[Date Prev][Date Next][Thread Prev][Thread Next][Date Index][Thread Index]
Re: [External] : Re: Strange whitespaces.
From: |
Hongyi Zhao |
Subject: |
Re: [External] : Re: Strange whitespaces. |
Date: |
Fri, 1 Oct 2021 15:26:51 +0800 |
On Fri, Oct 1, 2021 at 2:36 PM Eli Zaretskii <eliz@gnu.org> wrote:
>
> > From: Hongyi Zhao <hongyi.zhao@gmail.com>
> > Date: Fri, 1 Oct 2021 09:51:22 +0800
> > Cc: help-gnu-emacs <help-gnu-emacs@gnu.org>
> >
> > > We now highlight any non-ASCII character whose Unicode
> > > general category is "Space Separator" (or Zs for short).
> >
> > I fail to see the connection between the abbreviation and the original
> > representation it stands for.
>
> You mean, Zs vs "Space Separator"?
Yes.
> Please complain to the Unicode Consortium about any of that, Emacs just uses
> the names and
> nomenclature they invented. See
>
> https://www.unicode.org/reports/tr44/#General_Category_Values
I presumably basically figured out the logic behinds the nomenclature:
Based on the Description given on the above URL:
a space character (of various non-zero widths)

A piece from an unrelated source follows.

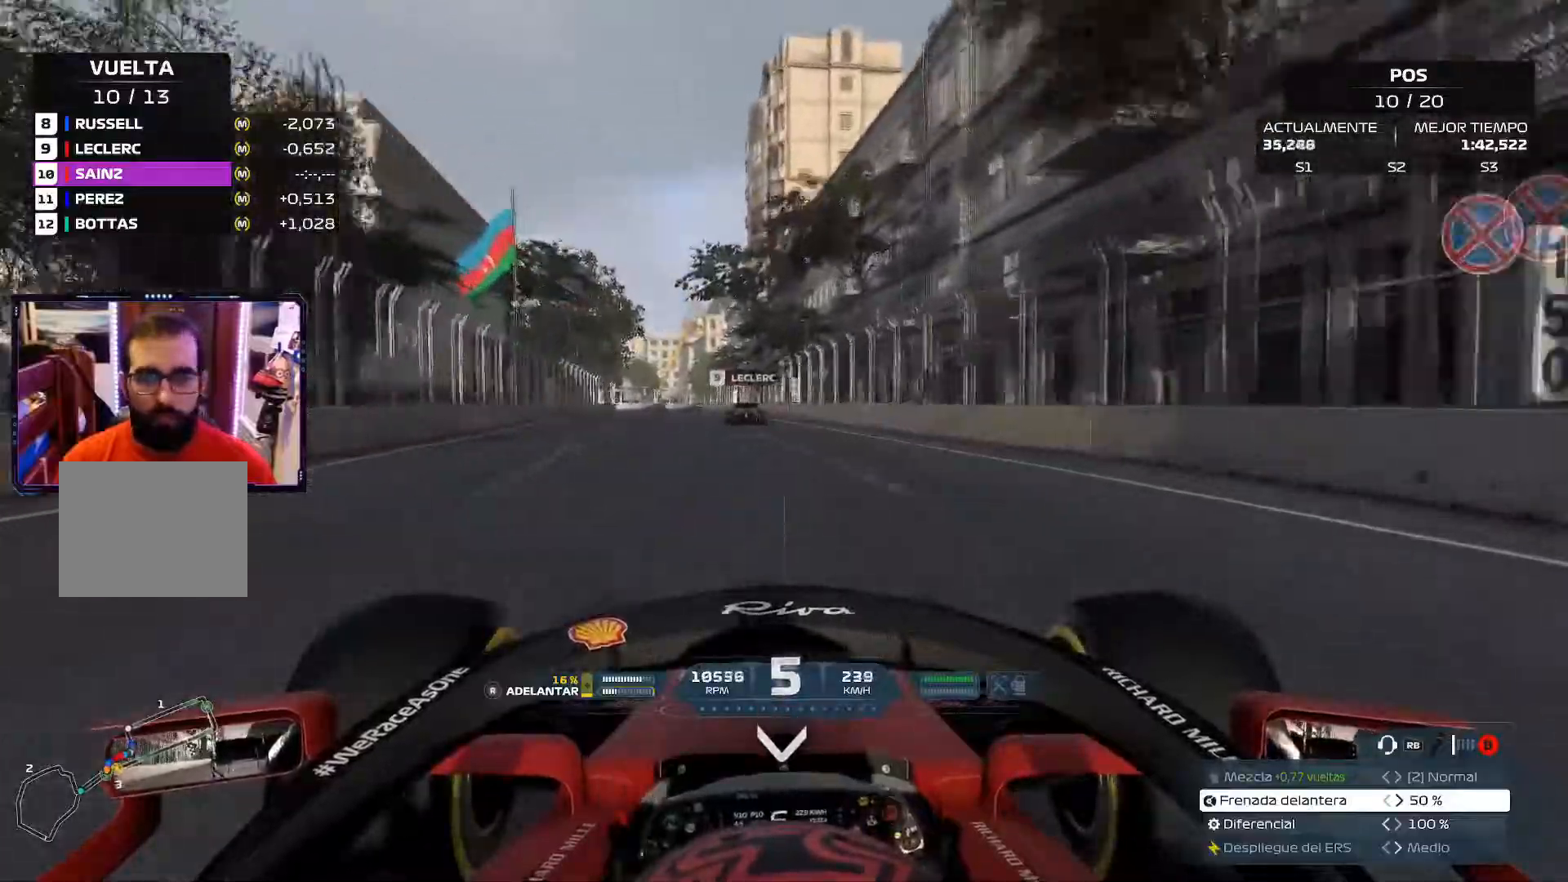
{"buttons": [], "left_stick": "center", "right_stick": "center", "events": [[33, "A", "up"]]}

So, the Z <---> non-zero, and s <---> space.
This is like the naming rules used in regular expression
metacharacters, say, in python [1]:
\s
For Unicode (str) patterns:
Matches Unicode whitespace characters (which includes [ \t\n\r\f\v],
and also many other characters, for example the non-breaking spaces
mandated by typography rules in many languages). If the ASCII flag is
used, only [ \t\n\r\f\v] is matched.
For 8-bit (bytes) patterns:
Matches characters considered whitespace in the ASCII character set;
this is equivalent to [ \t\n\r\f\v].
\S
Matches any character which is not a whitespace character. This is the
opposite of \s. If the ASCII flag is used this becomes the equivalent
of [^ \t\n\r\f\v].
[1] https://docs.python.org/3/library/re.html
HZ